6pdr APDS was available from June 1944 and the US forces also received it for their 57mm anti-tank gun, firing slightly over 11,000 rounds by VE Day whereas US forced in Italy fired only a few hundred rounds (probably due to the lessened trhreat of enemy armour in that theatre). I do not have the exact figures to hand but can give you them if you wish.

The most effdective western Allied AP round was the 90mm APCR round, but this was not available until March 1945.

 

Message 2 - APDS

Posted on: 17 July 2005 by jdbukis

the apds round after being sorted out so to speak was, acording to official documents i have seen referenced in, to be able to penetrate the glacias up to 700 yards with a single hit, probably by 50% of firings maybe not. it was first issued from what i have found in august 44 for 17pdrs and june 6th for 6 pounders. however i have been led to believe from another source the british had a apcr shell of there own issued from october 1943, if my memory serves me it was cancelled in september 44. apcbc from the 17pdr was capable but not dependable on to penetrate the glacias of the panther although, it was said to have been a much safer shot against the nose plate or the turret. apcr figures i have is 109mm at 500 yards witha 30 degree angle of impact for 6 pdr and 155mm for the 17pdr at the same. in tests of the us m1 57mm nose plate was penetrated at close range and so was turret with apcbc at 300 yards 2 degree angle of attack. just some random info i know. of course how figures relate to there real life performence is another issue

 

Message 3 - APDS

Posted on: 17 July 2005 by jdbukis

also i was read in one source. i will try to find it that the hvap for the us 90mm was experimental/ at the best incredibly rare.

 

Message 4 - APDS

Posted on: 14 October 2005 by Weaponcharles

US 90 mm APCR, according to copies of US army documents in my possession, was issued in March 1945 and was very rare. Some (secondary) sources state that it was available from about January 1945, and this is the date that was - erroneously - used in the Advance Squad Leader wargame. If the issue of 76mm APCR was anything to go by, crews were lucky to get two rounds each and tank crews especially were lower priority that tank destroyer crews and so had to 'scrounge' or barter to get any.
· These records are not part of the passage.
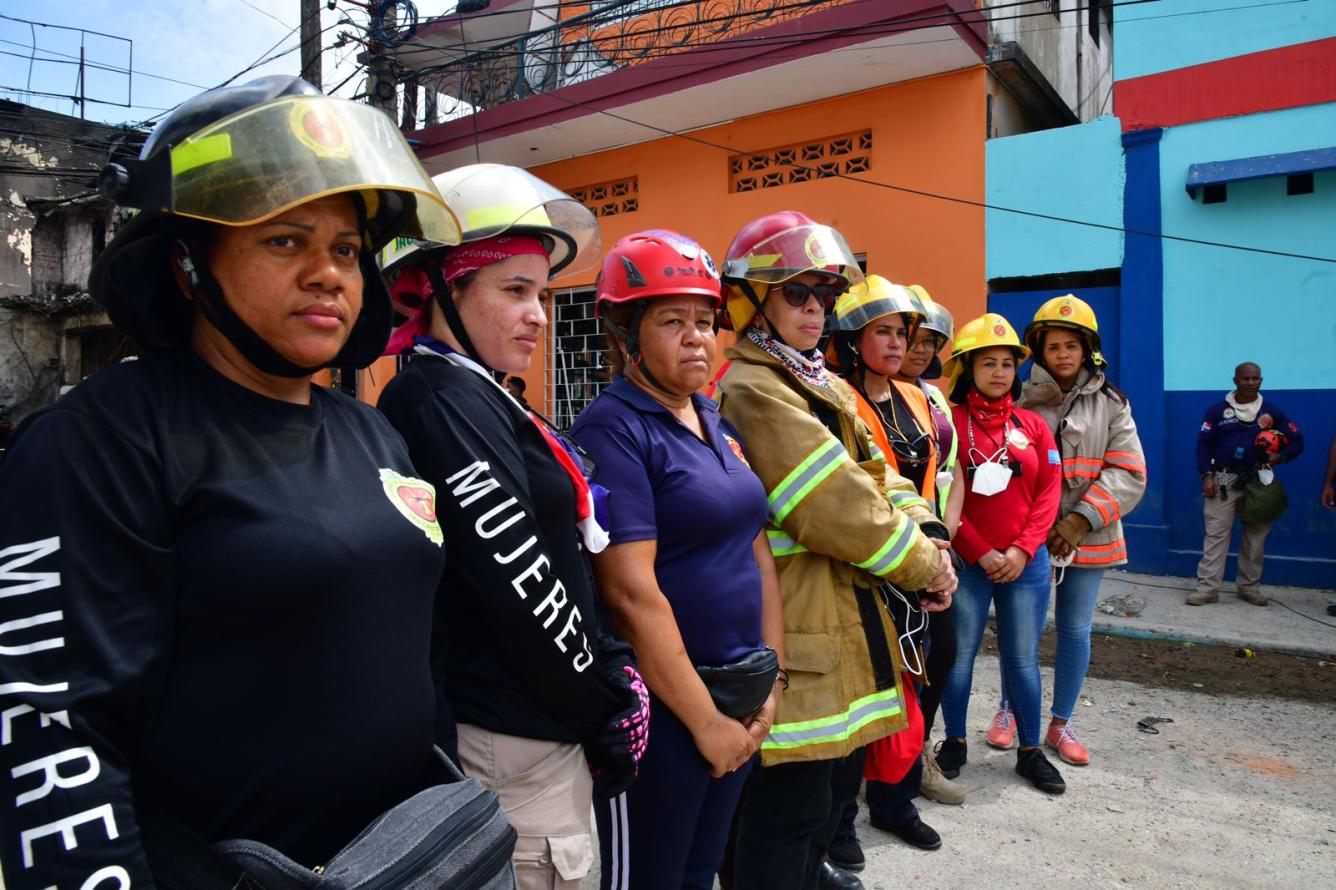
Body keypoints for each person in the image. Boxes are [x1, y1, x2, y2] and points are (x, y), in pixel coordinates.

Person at [0, 75, 464, 887]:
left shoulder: (375, 433)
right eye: (285, 240)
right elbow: (50, 730)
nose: (329, 273)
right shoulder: (101, 441)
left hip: (408, 860)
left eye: (347, 250)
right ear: (187, 266)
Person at [376, 163, 649, 890]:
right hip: (514, 743)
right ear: (442, 290)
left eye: (544, 294)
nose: (538, 315)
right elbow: (518, 579)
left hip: (543, 730)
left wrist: (614, 661)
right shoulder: (435, 400)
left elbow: (561, 559)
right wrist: (606, 698)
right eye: (515, 291)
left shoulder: (484, 394)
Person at [714, 211, 957, 890]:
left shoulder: (818, 381)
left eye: (823, 295)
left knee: (823, 805)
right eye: (796, 293)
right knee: (784, 816)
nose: (815, 309)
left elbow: (883, 475)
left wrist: (930, 533)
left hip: (844, 623)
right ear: (751, 300)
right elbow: (840, 509)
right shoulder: (754, 388)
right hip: (800, 629)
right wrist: (924, 564)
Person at [570, 230, 783, 890]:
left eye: (706, 320)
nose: (697, 337)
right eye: (672, 321)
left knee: (699, 872)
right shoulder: (614, 427)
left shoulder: (716, 420)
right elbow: (631, 597)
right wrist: (706, 723)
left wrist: (772, 685)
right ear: (628, 334)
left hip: (743, 695)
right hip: (667, 717)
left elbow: (759, 552)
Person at [979, 295, 1146, 766]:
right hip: (1026, 538)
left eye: (1072, 345)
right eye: (1053, 347)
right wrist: (1035, 528)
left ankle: (1060, 723)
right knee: (1021, 633)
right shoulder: (1016, 398)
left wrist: (1079, 520)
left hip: (1090, 536)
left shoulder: (1113, 404)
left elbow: (1129, 471)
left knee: (1074, 629)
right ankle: (1010, 711)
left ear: (1088, 350)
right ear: (1039, 350)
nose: (1063, 355)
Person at [825, 277, 950, 861]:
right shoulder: (831, 398)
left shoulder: (920, 399)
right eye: (883, 331)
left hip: (920, 559)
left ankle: (895, 801)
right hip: (866, 564)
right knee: (862, 695)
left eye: (903, 332)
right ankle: (841, 820)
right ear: (851, 339)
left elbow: (930, 481)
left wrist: (936, 547)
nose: (899, 343)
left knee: (922, 682)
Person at [938, 313, 1065, 794]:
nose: (999, 372)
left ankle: (1030, 751)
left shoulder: (1034, 425)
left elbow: (1048, 492)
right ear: (967, 369)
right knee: (959, 657)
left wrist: (1021, 549)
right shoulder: (949, 422)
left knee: (1022, 660)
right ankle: (954, 742)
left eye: (1008, 364)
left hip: (1025, 564)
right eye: (988, 363)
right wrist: (981, 550)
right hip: (969, 564)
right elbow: (944, 492)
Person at [896, 287, 964, 803]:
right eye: (911, 337)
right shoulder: (854, 393)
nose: (920, 348)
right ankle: (884, 769)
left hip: (936, 542)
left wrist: (947, 533)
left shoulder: (933, 397)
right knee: (898, 658)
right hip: (893, 545)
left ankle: (920, 755)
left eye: (930, 340)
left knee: (943, 650)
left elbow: (952, 471)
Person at [1189, 362, 1304, 606]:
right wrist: (1206, 475)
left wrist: (1280, 457)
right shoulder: (1217, 411)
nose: (1250, 383)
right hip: (1223, 479)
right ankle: (1207, 588)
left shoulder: (1271, 412)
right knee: (1216, 535)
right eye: (1245, 379)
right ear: (1235, 380)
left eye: (1255, 378)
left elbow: (1296, 441)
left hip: (1259, 480)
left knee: (1255, 536)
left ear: (1261, 381)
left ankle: (1249, 587)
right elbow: (1203, 445)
The 90 mm APCR rounds at the time had a 'T' prefix to indicate that they were non-standardised (whereupon an 'M' prefix was allocated) but the only real 'experimental APCR round in 90 mm calibre was that fired by the solitary 'Super-Pershing' fitter with the experimental T15E1 (?) gun, which used two-piece ammuntion and apparently only ever fired its gun once to destroy a German tank late in the war.

 

Message 5 - APDS

Posted on: 14 October 2005 by Weaponcharles

The only British gun to use an APCR round was the 6 pounder, which had it for a short time before APDS was perfected. There are some vague references to a 'new' type of AP shot in some rgimental reports cited in secondary sources, but only David Fletcher's Mr Churchill's Tank, Schiffer, Atglen PA 2001 (?) actually refers to it, as HVAP. It was issues to some Churchill units at least in Tunisia, and North Irish Horse for one had it. It was found to be "ballistically unstable".

The 109mm penetration for the 17 pdr at 500 yards is for uncapped AP shot from the sources I have; to the best of my knowledge APCR was never produced for this gun, though you never know. Panther's glacis was hard to penetrate for any round, due to the acute slope and the trials at Isigny in August 1944 showed that even APDS was marginal in performance. The best type of shot against sloped armour is a projectile with a bluntish nose, APCR and APDS, while having the velocity to often penetrate, tend to bounce off easier than blunt shot would. Blunt shot, of course, often cannot reach the velocity needed to penetrate. Hitting with APDS was the problem, as the round was terribly inaccurate (the 6pdr APDS tended to hit about 2 feet higher than the aiming point, for example) and figures showing this poor accuracy for 17 pdr APDS can be found in Mark Hayward's Sherman Firefly, Barbarossa Books, Tiptree, Essex c. 2001. Your issue dates are spot on, and the nose plate was more vulnerable to attack as the slope towards the projectile assisted penetration and the armour was thinner - 60-65 mm compared to 80-85 mm (batches varied) on the glacis. If you ever get to the Polish army museum in Warsaw, there is a Panther nose plate on exhibition outside with various 85mm rounds stuck in it, but from memory few penetrations. The panther turret was not that hard to pierce - 100-110 mm mostly near-vertical armour, the mantlet 100 mm curved but likely to deflect rounds up if the hit was above dead-centre, or down through the hull roof if hitting below the centre-line.

 

Message 6 - APDS

Posted on: 18 October 2005 by Weaponcharles

Correction! Not North Irish Horse (I did some checking!) but 51st RTR, who certainly had it at the 'Steamroiller Farm' action in Tunisia. According to David Fletcher's book, page 109, this unit had 20 rounds of 6 pdr HE (not very effective compared to 75mm HE in Grants, Lees and Shermans) and 4 rounds of 6pdr APCR per Churchill tank by about 13th April 1943.